> [Text provided]:
::::

Mayor of Oklahoma City
- In office April 7, 1959 – April 9, 1963
- Preceded by: Allen Street
- Succeeded by: Jack S. Wilkes
- In office April 11, 1967 – April 13, 1971
- Preceded by: George H. Shirk
- Succeeded by: Patience Latting

Personal details
- Born: James Henry Norick January 23, 1920 Oklahoma City, Oklahoma
- Died: March 4, 2015 (aged 95) Oklahoma City, Oklahoma^{[citation needed]}
- Party: Democratic
- Spouse: Madalynne King ​(m. 1940)​
- Children: 3, including Ron
- Relatives: Lance Norick (grandson)

::::

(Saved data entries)
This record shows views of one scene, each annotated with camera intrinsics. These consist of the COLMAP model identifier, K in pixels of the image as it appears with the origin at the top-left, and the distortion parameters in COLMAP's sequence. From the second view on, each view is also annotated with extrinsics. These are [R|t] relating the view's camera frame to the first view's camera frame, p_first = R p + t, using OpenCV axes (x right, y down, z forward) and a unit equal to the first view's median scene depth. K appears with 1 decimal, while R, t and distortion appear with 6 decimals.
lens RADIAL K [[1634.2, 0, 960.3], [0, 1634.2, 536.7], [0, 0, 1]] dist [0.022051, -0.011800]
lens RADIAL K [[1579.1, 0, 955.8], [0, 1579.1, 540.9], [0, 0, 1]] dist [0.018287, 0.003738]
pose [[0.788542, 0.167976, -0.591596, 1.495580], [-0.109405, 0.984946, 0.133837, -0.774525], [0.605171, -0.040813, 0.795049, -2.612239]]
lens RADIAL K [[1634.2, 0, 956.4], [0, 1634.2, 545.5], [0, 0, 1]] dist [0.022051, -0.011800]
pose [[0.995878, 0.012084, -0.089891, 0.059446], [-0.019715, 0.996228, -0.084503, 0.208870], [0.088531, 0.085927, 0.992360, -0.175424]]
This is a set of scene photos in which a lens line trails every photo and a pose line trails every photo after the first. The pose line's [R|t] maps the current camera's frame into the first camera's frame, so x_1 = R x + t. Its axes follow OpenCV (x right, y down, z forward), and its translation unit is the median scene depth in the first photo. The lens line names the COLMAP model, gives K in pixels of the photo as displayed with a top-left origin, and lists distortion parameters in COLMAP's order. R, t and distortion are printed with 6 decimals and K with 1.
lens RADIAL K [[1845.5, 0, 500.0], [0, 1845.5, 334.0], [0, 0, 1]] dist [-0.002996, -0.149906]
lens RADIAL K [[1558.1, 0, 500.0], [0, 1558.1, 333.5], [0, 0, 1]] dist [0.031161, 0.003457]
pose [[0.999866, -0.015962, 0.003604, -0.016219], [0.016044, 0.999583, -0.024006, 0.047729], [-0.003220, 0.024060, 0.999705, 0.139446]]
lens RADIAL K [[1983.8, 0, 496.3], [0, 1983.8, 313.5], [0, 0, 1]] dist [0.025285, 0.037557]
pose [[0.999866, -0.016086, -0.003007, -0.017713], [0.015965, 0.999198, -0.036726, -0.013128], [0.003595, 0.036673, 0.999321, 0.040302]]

::::

> [What needs to be done]:
Pick up the James Norick profile right after its final line and continue writing it. You can ignore the rows, since they are not needed here.

> [Result for this exercise]:
- Alma mater: Oklahoma Military Academy

= James Norick =

American politician

James Henry Norick (January 23, 1920 - March 4, 2015) was an American politician. He served as mayor of Oklahoma City, Oklahoma, from 1959 to 1963 and 1967 to 1971. He was a member of the Democratic party. Norick also served on Oklahoma City Council prior to serving as mayor, from 1951 to 1955. His son, Ron Norick, was also a mayor of Oklahoma City, serving from 1987 to 1998. He was the son of Henry Calvin and Ruth Norick. His father owned a printing business. James Norick attended the Oklahoma Military Academy and served in the United States Navy from 1942 to 1945. Norick died on March 4, 2015, at the age of 95.